Terrible plodded along ahead of her. His tall broad frame parting the weeds sounded like death whispers in the still night, like a predator sliding over the plains.
She took another step, and stopped short. Power shot up her leg, curled over her skin. Something had happened here, a ritual…a sacrifice, even. Something that cooled her blood and made her wish desperately that she was back home in bed.
“What’s troubling, Chess? Why you so white?”
She shook her head. It was trying to talk to her, to tell her something…she just didn’t know what. She couldn’t hear it, it was trapped in the whispers, all the voices crowding together in her head.
Her skin crawled as dark energy skimmed over her tattoos. It took everything she had to step back, not to crouch down and listen, to put both feet inside the circle and let the darkness take her where it wanted to go.
“Somebody’s been doing magic here,” she whispered, then, feeling a little foolish, she said it again louder. “Forbidden magic.”
“Like raising ghosts?”
“Maybe. I don’t know.”
She took a step to the right, placing her foot carefully, trying to feel the edge of the circle as best as she could. She did not want to walk into it again. At least, most of her didn’t.

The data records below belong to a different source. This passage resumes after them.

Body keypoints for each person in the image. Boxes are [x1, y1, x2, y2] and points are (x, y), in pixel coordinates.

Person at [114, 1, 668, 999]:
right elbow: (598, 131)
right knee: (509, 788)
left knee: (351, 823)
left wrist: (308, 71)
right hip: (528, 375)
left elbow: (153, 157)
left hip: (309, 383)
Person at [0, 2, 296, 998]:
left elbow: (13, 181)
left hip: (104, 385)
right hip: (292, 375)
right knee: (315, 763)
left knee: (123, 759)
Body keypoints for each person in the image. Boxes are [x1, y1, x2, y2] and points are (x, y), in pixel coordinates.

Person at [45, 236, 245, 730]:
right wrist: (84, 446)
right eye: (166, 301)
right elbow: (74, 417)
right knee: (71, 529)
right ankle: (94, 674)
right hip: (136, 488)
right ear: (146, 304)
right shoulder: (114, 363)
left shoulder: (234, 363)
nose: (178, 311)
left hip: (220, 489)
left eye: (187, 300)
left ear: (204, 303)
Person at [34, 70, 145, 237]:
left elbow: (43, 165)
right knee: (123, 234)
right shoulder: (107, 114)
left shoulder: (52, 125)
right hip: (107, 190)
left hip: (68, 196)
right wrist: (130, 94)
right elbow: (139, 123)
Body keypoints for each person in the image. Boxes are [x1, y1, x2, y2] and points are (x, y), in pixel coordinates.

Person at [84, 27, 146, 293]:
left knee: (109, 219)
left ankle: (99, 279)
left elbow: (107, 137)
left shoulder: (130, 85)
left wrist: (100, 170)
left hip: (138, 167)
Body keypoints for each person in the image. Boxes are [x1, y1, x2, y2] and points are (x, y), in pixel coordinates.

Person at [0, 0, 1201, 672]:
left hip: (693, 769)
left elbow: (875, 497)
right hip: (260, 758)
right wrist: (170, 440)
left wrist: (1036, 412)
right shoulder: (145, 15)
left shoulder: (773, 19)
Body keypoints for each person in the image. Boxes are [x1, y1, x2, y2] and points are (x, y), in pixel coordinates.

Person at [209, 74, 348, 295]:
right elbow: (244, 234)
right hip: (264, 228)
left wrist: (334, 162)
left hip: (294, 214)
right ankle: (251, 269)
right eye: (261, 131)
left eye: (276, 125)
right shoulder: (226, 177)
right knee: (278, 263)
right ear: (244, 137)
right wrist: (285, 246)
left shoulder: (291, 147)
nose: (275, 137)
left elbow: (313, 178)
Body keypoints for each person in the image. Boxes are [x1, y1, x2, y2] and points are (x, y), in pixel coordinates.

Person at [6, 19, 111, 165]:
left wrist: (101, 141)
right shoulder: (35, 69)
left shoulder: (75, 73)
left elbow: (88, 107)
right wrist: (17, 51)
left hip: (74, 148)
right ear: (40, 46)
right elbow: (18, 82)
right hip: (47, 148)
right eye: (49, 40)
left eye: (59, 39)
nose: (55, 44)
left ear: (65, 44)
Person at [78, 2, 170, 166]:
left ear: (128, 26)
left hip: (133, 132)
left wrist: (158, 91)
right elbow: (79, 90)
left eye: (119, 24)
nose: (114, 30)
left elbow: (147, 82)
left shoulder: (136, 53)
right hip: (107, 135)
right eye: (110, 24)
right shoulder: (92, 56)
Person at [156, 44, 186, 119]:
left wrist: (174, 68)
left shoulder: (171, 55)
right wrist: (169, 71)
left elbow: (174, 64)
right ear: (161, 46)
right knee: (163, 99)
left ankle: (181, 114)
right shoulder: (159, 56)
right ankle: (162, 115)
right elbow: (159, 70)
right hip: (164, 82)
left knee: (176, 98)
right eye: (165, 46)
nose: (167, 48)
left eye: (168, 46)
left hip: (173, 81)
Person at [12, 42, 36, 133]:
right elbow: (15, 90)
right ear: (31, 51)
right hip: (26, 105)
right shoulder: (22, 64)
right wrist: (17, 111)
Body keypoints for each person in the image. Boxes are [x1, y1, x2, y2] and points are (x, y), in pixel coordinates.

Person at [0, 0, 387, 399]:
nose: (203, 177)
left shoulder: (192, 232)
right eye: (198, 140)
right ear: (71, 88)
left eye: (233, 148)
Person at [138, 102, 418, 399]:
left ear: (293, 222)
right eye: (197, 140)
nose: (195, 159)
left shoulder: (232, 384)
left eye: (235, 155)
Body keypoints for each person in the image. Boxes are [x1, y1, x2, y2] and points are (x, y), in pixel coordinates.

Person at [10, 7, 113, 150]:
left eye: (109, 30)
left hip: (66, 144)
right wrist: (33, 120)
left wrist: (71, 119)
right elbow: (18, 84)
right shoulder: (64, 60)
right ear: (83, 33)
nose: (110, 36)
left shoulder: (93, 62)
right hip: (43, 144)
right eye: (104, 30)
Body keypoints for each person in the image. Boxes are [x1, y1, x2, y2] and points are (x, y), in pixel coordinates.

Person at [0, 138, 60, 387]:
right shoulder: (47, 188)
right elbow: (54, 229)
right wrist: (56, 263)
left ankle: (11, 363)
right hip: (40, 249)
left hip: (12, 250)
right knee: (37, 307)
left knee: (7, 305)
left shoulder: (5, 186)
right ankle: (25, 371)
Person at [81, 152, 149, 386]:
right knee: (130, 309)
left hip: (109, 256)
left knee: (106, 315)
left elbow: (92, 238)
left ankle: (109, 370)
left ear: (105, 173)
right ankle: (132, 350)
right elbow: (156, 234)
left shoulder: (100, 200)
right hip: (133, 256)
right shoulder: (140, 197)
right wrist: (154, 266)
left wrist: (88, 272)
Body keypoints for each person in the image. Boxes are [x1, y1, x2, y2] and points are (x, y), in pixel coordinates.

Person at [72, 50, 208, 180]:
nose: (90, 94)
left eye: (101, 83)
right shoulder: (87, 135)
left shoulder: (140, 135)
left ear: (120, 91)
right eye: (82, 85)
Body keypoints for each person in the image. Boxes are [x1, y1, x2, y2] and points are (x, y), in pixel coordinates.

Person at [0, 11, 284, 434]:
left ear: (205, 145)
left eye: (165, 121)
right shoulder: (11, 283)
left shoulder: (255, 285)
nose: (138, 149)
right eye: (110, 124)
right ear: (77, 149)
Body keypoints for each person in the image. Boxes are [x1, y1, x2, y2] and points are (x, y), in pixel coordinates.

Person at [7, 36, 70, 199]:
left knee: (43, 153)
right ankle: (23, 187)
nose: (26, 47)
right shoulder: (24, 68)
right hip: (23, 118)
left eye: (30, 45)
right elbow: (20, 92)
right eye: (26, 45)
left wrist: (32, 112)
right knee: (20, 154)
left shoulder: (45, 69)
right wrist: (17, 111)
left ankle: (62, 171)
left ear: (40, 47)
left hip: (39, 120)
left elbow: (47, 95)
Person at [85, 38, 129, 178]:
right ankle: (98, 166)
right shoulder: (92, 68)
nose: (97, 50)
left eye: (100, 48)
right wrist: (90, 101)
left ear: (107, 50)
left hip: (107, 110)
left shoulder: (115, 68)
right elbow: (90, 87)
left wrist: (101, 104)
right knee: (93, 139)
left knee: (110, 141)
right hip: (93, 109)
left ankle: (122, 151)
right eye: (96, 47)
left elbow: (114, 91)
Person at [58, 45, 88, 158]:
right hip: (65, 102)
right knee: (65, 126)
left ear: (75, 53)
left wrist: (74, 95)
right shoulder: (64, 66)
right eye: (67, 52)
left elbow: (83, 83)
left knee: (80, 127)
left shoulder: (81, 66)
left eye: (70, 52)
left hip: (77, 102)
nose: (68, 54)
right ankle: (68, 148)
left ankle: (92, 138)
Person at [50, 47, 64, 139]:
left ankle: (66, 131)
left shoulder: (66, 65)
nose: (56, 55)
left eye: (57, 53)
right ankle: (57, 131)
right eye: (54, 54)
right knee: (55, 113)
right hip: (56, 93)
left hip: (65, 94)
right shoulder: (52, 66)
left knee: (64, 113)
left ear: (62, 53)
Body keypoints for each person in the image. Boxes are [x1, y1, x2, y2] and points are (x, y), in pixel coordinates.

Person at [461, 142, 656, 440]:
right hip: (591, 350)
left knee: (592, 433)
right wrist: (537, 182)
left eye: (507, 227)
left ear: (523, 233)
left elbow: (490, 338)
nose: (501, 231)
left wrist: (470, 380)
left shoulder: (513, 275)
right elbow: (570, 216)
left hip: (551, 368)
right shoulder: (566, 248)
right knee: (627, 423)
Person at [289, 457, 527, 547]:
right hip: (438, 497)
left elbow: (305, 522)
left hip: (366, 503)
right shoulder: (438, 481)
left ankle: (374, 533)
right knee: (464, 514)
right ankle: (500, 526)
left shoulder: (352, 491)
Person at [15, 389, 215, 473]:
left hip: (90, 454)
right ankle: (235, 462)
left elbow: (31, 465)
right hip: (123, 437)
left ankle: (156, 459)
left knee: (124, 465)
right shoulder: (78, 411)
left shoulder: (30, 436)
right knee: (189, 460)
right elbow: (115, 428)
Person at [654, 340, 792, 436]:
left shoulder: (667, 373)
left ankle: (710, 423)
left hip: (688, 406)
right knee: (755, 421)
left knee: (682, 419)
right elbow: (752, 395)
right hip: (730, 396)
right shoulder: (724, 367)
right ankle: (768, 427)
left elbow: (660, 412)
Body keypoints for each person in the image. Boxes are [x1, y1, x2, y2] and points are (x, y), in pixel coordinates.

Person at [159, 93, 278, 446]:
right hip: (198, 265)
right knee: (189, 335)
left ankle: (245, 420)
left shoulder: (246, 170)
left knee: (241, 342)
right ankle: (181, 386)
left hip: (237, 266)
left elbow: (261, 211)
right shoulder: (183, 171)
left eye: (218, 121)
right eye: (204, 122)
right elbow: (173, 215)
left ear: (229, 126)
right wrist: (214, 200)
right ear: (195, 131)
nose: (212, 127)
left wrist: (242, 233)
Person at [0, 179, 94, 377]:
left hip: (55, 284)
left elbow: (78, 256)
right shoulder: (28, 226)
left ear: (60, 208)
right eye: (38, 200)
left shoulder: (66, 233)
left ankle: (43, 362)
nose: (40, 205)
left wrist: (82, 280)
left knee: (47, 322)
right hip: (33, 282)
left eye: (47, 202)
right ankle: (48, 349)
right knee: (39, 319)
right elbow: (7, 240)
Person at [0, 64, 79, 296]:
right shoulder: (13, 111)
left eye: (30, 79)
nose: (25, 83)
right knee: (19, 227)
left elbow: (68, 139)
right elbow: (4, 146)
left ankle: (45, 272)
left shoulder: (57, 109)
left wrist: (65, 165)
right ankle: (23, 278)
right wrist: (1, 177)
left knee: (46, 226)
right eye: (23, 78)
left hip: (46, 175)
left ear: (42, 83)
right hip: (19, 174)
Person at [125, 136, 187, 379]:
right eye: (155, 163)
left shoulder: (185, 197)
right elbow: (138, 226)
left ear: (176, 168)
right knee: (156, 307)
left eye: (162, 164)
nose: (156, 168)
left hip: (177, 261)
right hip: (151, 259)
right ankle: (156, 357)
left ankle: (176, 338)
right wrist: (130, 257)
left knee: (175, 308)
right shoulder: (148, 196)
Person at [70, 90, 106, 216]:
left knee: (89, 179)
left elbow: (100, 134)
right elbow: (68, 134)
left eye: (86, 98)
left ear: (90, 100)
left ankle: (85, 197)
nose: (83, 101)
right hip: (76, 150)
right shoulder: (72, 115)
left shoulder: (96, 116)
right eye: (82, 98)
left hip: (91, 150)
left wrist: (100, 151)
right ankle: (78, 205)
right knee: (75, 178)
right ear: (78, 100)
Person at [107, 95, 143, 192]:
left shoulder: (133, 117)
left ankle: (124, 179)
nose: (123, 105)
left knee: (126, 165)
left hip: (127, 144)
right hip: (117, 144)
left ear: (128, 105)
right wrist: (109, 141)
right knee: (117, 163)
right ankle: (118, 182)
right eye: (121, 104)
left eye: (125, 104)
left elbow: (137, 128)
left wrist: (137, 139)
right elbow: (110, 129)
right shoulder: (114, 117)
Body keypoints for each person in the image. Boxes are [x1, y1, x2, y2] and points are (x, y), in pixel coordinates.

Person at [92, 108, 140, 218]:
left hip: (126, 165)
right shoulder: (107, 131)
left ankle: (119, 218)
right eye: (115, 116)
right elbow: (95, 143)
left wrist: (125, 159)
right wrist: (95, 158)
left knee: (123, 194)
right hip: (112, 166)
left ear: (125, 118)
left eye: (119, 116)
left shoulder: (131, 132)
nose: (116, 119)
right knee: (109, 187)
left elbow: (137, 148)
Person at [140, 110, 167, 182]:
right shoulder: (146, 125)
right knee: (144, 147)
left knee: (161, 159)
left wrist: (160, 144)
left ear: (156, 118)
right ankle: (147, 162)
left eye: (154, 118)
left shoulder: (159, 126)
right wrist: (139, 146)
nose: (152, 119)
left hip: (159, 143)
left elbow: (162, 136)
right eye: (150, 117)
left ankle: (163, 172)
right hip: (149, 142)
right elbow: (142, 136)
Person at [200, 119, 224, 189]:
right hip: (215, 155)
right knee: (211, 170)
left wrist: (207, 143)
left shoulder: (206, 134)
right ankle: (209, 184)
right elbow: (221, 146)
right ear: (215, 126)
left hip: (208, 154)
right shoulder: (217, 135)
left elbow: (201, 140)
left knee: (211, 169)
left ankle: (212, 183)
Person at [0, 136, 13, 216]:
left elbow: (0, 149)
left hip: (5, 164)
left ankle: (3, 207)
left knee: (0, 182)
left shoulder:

The breeze picked up, lifting her hair and cooling the back of her sweaty neck. It wasn’t old, the spell. A month, six weeks at the most, but probably more recent. She couldn’t imagine how much power there must have been here while it was being cast. The kind of power that required either a very experienced, very powerful sorcerer, or a very innocent victim. Or both.
Either way, it wasn’t anything she wanted to be around anymore.
Three more careful steps gave her a good idea of how wide the circle was. Nine feet, big enough for several people.
Terrible started toward her, but she put her hand out.
“Don’t. You don’t want to chance stepping into it. You still got that flashlight?”
He stopped and held it out to her, waiting patiently like a faithful dog while she examined the ground as much as she could from outside the perimeter. The prior week’s rain, if not the general passage of time, had eliminated pretty much anything she’d have been able to see, but something glittered on the ground, very faintly, right near the center.
She adjusted the light, holding it high to try and get a better look. Small and gold, shiny as the edge of a razor blade and from what she could make out, almost as sharp. It nestled among several blades of grass, not revealing itself to her.
“Get me a stick or something.” If it was part of a spell, she could conceivably break it simply by removing the thing. If it wasn’t…she’d put it in the African Blackwood trunk where she kept any dodgy magical items she happened to come across. The energy of the wood was strong enough to block just about anything.
Terrible headed for the stand of trees just outside the fence. She watched him tear a new hole in the chain links and slip through it. Odd how such a big man managed to move so stealthily, but then in his line of work he’d need it. She wasn’t the only person who’d ever been surprised to find him standing right in front of her, just the only one for whom the experience ended without broken bones.
Meanwhile she kept the light focused on the piece of gold, afraid that if she looked away it would change into something else or disappear. Some people might think such a thing impossible, but she knew better. With magic almost anything was possible; all objects had energy, and energy could be manipulated.
Funny how much cleaner the air tasted out here, only fifteen miles or so from Downside but away from the constant fires, the crowds, and the slaughter house. Even with the faint garbage odor wafting under her nose whenever the wind changed, it felt more like country than city, and she couldn’t remember the last time she’d been out of the city on her free time. For that matter she couldn’t remember the last time she’d been out of her apartment on her free time, save to buy food or score. What was the point?